• [Text shown]

As a reminder the Office of the Comptroller of the Currency has released revised TILA and RESPA chapters of its examination manual for consumer compliance exams. The revised chapters incorporate the detailed procedural and substantive requirements of the CFPB’s TILA/RESPA integrated disclosures (TRID) rule. The OCC’s publication of the chapters follows a similar release from the CFPB last month. The OCC’s versions of the TILA and RESPA chapters appear nearly the same as the CFPB’s, except for minor formatting adjustments and technical changes.  While this likely reflects the agencies’ coordination of examination procedures through the Federal Financial Institutions Examination Council, it offers little insight into how, and to what extent, exam priorities may differ for depository institutions, as compared to their non-bank counterparts in the mortgage space.

 

The other three federal banking agencies—the Federal Reserve, the FDIC, and the NCUA—have yet to update their examination manuals to include the TRID requirements.  For the time being, creditors under their supervisory jurisdiction should be able to rely on the versions published to date by the CFPB and the OCC.

 

What is the public seeing about the upcoming changes 2 ½ months from now? Here is the latest.

 

While we’re talking about the CFPB observers noticed that it sent out a new compliance bulletin (Bulletin 2015-02) reminding creditors of their obligation not to discriminate against applicants because their income includes vouchers from the Section 8 Housing Choice Voucher (HCV) Homeownership program. The CFPB states in the bulletin that it “has become aware of one or more institutions excluding or refusing to consider income derived from the Section 8 HCV Homeownership Program during mortgage loan application and underwriting processes.  Some institutions have restricted the use of Section 8 HCV Homeownership Program vouchers to only certain home mortgage loan products or delivery channels.”

• [Brief] Continue the article on the TRID examination manual updates and the CFPB's Section 8 voucher bulletin, starting after its final sentence.

• [Dataset content]
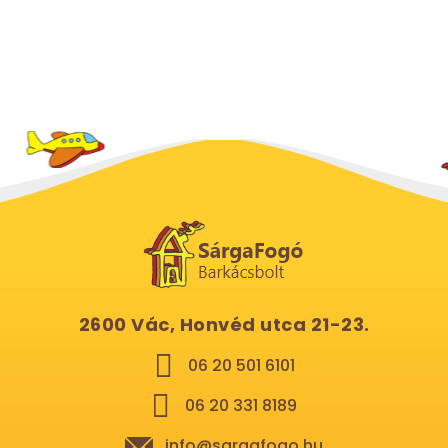
2600 Vác, Honvéd utca 21-23.
06 20 501 6101
06 20 331 8189
info@sargafogo.hu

• [Answer]
 

In the bulletin, the CFPB references the ECOA and Regulation B prohibition that bars a creditor from discriminating in any aspect of a credit transaction against an applicant “because all or part of the applicant’s income derives from any public assistance program.” The CFPB notes that because “public assistance” as defined by Regulation B includes “mortgage supplement or assistance programs,” mortgage assistance provided under the Section 8 HCV Homeownership Program is income derived from a public assistance program for purposes of the ECOA and Regulation B.

 

Obviously companies are concerned about trying to do the compliant thing but at the same time worried about the CFPB. Back in February Jonathan Foxx, the President and Managing Director of Lenders Compliance Group, published a paper titled, “The Lead Generation Company: Managing the Risks.” Jonathan says, “Careful risk management advice should be considered when developing and managing leads, whether obtained from an outsourced entity or a loan originator’s own website, in-house, or through online lead generation advertisements.” In the article, Jonathan discusses the four rules of lead generation marketing, plus he offers insights regarding regulatory focus, consumer advocacy, lead generation as advertising, the three concerns about online lead generation companies, the scope of reviewing a lead generation company, and planning for a visit from the CFPB.”

 

Time for a little conventional conforming, Fannie/Freddie news?

 

JPMorgan Chase announced that it will purchase the mortgage servicing rights for 266,000 high quality Fannie Mae loans worth an estimated $45 billion from a subsidiary of Ocwen Financial Corp. Ocwen had previously announced its intent to sell this portfolio of loans at the beginning of March. Chase added that the acquisition is consistent with its desire to enhance the quality and efficiency of the mortgage business.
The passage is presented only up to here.